What my question boils down to.
Question 1: In both proof methods #1, and #2, we restrict ourselves to only proving one $\delta$ exists out of the set of all possible $\delta$'s for a given $\epsilon$. I realize that the definition requires us only to prove the existence of a single $\delta$ for a given $\epsilon$, but it doesn't seem fully rigorous to me (perhaps I'm wrong and my concept of mathematical rigor is incorrect?) to disregard and omit proving the existence of other possible $\delta$'s. Are there are other, perhaps more advanced proof methods in Real Analysis, prove add extra mathematical rigor, and allow us to prove the existence of multiple $\delta$'s for a given $\epsilon$. If so I would really like to hear about them.

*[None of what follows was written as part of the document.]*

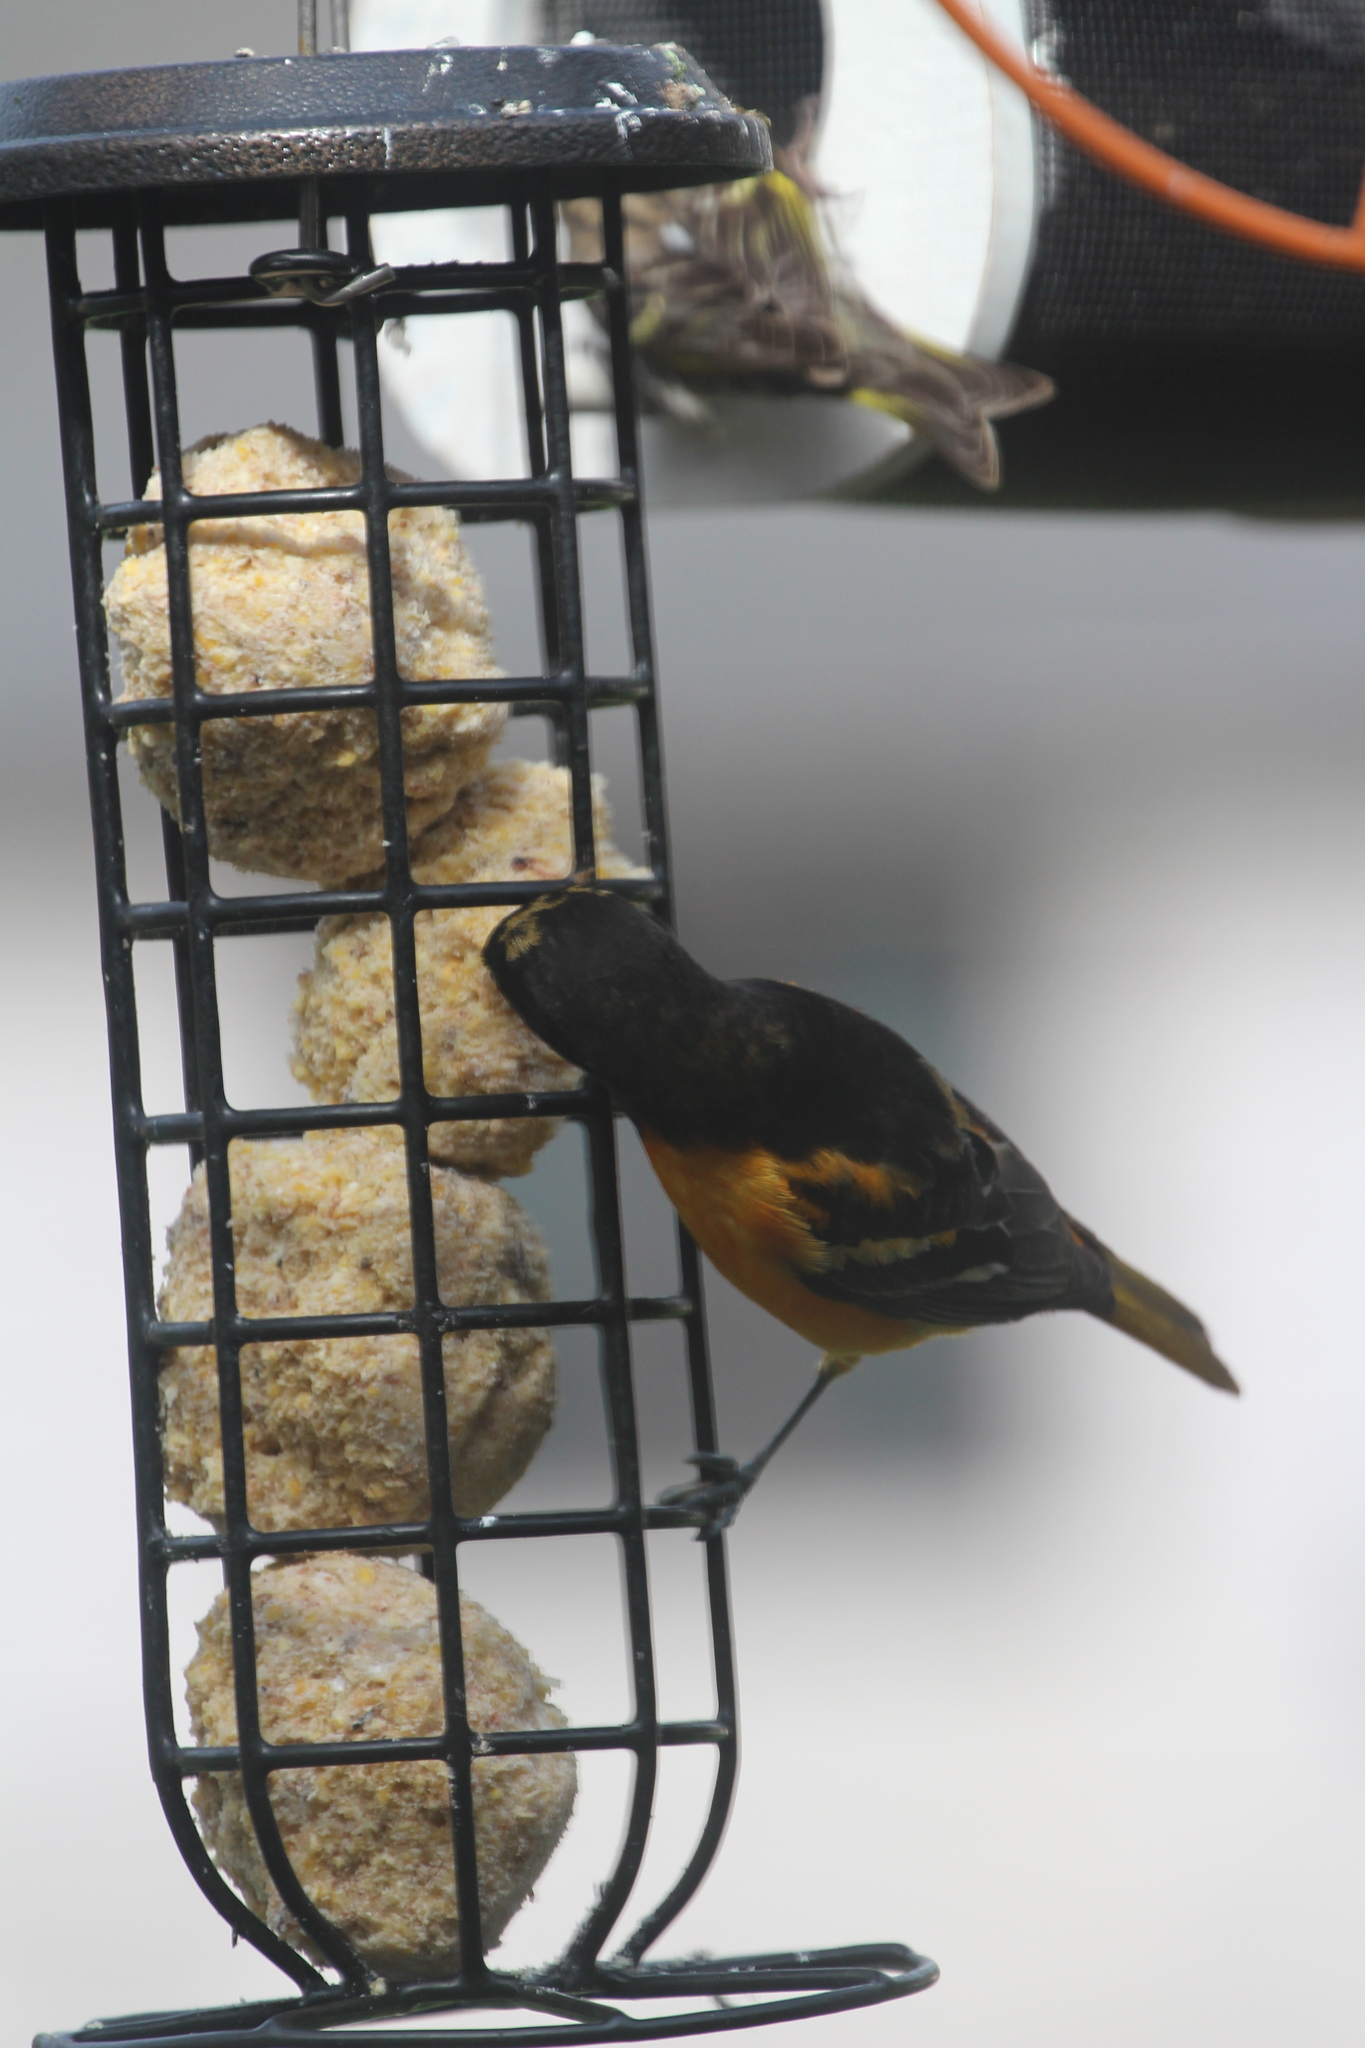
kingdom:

Question 2: Furthermore, from what I can see, proof methods #1, and #2 are essentially the same, tackling the proof from different starting points. I also believe proof methods #1 and #2 to be of the same level of mathematical rigor (correct me if I'm wrong), because as I outlined in the notes under each proof method, that both prove the existence of a single $\delta$ for a given $\epsilon > 0$. Am I correct in this assumption? Are proof methods #1 and #2 of the same level of mathematical rigor or is one proof method more rigorous than the other?